**PROMPT**
Return the records exactly as they stand, and keep the pictures out of the copy.

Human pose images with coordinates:
%%
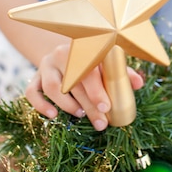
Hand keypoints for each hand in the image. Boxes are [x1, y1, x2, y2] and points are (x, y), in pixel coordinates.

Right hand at [25, 44, 143, 130]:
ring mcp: (45, 65)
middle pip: (74, 82)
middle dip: (89, 105)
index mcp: (82, 48)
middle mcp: (61, 54)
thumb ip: (122, 73)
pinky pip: (32, 91)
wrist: (65, 55)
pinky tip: (53, 115)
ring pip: (52, 87)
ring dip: (68, 104)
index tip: (106, 107)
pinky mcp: (34, 77)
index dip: (97, 89)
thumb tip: (139, 84)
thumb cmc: (91, 62)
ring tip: (81, 114)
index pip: (89, 68)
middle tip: (101, 123)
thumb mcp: (106, 64)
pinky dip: (41, 105)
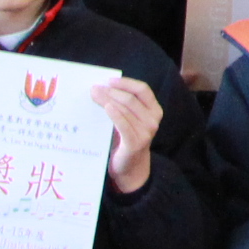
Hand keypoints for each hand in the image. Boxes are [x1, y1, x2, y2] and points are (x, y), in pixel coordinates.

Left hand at [94, 75, 161, 193]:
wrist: (130, 168)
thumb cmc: (126, 139)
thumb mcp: (128, 120)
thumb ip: (122, 105)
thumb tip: (100, 88)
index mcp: (154, 110)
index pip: (143, 90)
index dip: (126, 83)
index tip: (109, 80)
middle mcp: (153, 120)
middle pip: (131, 99)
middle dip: (111, 91)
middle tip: (94, 88)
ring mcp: (146, 132)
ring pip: (126, 109)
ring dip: (108, 100)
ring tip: (94, 96)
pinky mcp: (135, 143)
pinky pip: (124, 124)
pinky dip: (115, 114)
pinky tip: (106, 107)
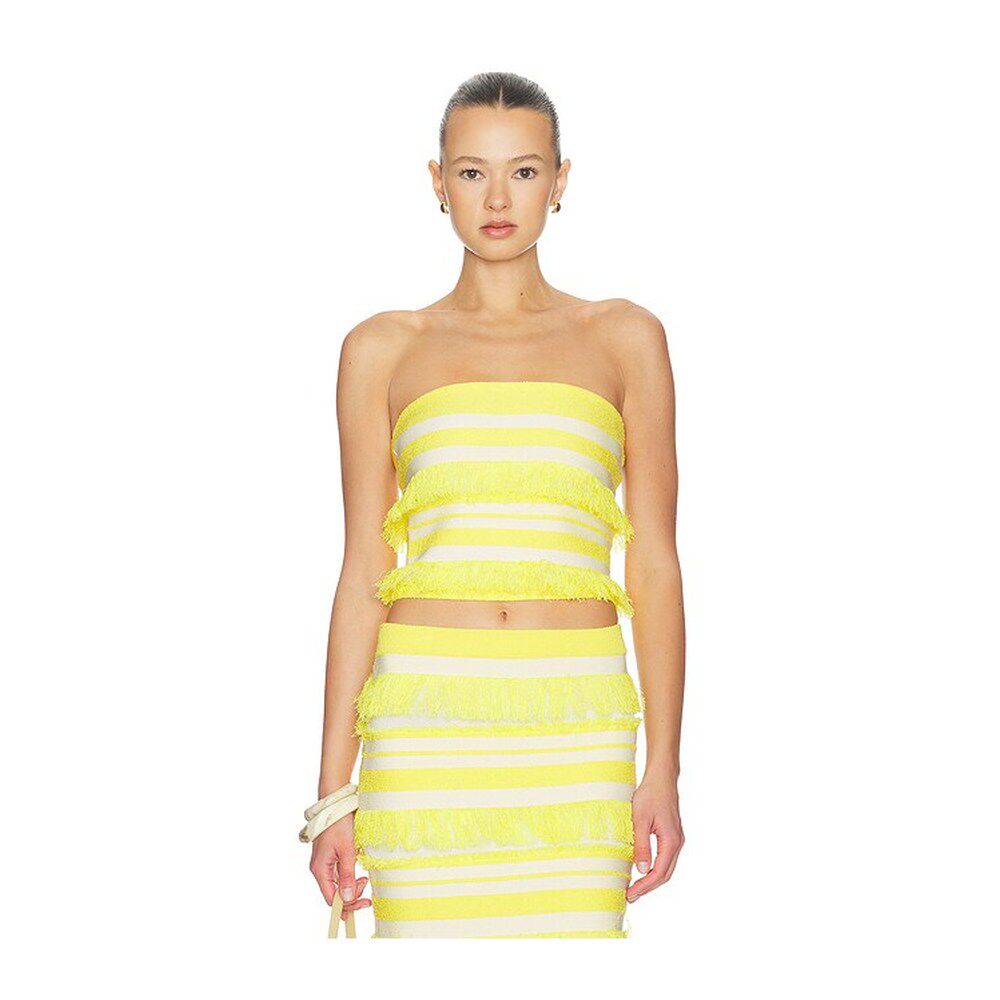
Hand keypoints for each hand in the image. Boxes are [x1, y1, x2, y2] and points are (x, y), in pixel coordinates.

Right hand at [309, 812, 371, 921]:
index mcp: (320, 869)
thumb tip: (347, 898)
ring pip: (337, 884)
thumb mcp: (347, 851)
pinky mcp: (330, 857)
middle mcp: (320, 868)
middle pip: (334, 893)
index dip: (347, 905)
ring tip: (364, 878)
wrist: (335, 804)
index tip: (364, 904)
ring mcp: (324, 863)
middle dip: (351, 895)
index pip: (331, 898)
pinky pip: (338, 874)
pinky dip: (349, 876)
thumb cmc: (339, 824)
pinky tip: (358, 871)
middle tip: (367, 891)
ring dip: (351, 885)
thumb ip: (347, 875)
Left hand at [627, 773, 683, 902]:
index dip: (645, 886)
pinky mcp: (672, 835)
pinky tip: (643, 869)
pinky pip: (665, 858)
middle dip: (648, 887)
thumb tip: (641, 870)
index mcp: (671, 841)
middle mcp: (677, 843)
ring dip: (652, 879)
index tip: (630, 894)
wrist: (661, 778)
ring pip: (666, 867)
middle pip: (665, 874)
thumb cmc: (650, 795)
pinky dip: (655, 868)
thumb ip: (641, 845)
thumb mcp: (640, 820)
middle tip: (631, 895)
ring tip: (635, 887)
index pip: (659, 873)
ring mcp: (676, 839)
%%
**RESULT OF THE TASK**
Hand keypoints for each hand in the image. Boxes are [x1, y1, x2, y2] and points are (x, y), in pixel coordinates.

Right hand at [25, 44, 143, 130]:
ring mcp: (45, 65)
middle pip: (74, 82)
middle dip: (89, 105)
index mcp: (82, 48)
middle mcp: (61, 54)
thumb ip: (122, 73)
pinky pip: (32, 91)
wrist: (65, 55)
pinky tip: (53, 115)
ring pip: (52, 87)
ring dip: (68, 104)
index tip: (106, 107)
pinky mcp: (34, 77)
index dip: (97, 89)
thumb tip: (139, 84)
thumb cmc: (91, 62)
ring tip: (81, 114)
index pip: (89, 68)
middle tip: (101, 123)
thumb mcp: (106, 64)
pinky dip: (41, 105)
Hand keypoints for each hand in the image. Boxes are [x1, y1, x2, y2] and points are (x, y), in pixel coordinates.

Left hand at [94, 75, 161, 193]:
wrist: (130, 168)
thumb cmc: (126, 139)
thumb mcp: (128, 120)
thumb ip: (122, 105)
thumb tip: (100, 88)
index mcp: (154, 110)
index pip: (143, 90)
index dip: (126, 83)
index tip: (109, 80)
middle mcp: (153, 120)
middle pip: (131, 99)
middle dip: (111, 91)
middle tip: (94, 88)
ring mcp: (146, 132)
ring pip: (126, 109)
ring dip: (108, 100)
ring tip: (94, 96)
pinky mcp: (135, 143)
pinky pip: (124, 124)
pinky dip: (115, 114)
pinky tip: (106, 107)
Hand keypoints for each hand in the image. Boxes are [x1, y1, x2, y2] and points are (x, y), in pixel coordinates.

Right hand at [309, 812, 371, 921]:
index mcp: (320, 869)
thumb tip: (347, 898)
ring pip: (337, 884)
thumb mcp: (347, 851)
pinky mcp: (330, 857)
middle mcp: (320, 868)
middle pip: (334, 893)
index dip: (347, 905)
ring tip: (364, 878)
wrist: (335, 804)
index tip: (364, 904)
ring mcp: (324, 863)
middle dip: (351, 895)
index pip: (331, 898)
pinky pip: (338, 874)
pinky dip: (349, 876)
thumb cmc: (339, 824)
pinky tip: (358, 871)
middle tip: (367, 891)
ring dip: (351, 885)
thumb ip: (347, 875)
Left hand at [627, 773, 683, 902]:
index dip: (645, 886)
pinky mcp: (672, 835)
pinky tip: (643, 869)
pinky pip: (665, 858)
middle dip: (648, 887)
thumb tip: (641, 870)
index mcp: (671, 841)
middle mcp: (677, 843)
ring dip: (652, 879)
index tip: (630, 894)
wrist: (661, 778)
ring pip: (666, 867)
middle pip: (665, 874)
thumb cmc: (650, 795)
pinky dip: (655, 868)
thumb ip: (641, 845)
thumb mcp: (640, 820)
middle tip: (631, 895)
ring tip: (635, 887)
index pip: (659, 873)
ring mcp: (676, 839)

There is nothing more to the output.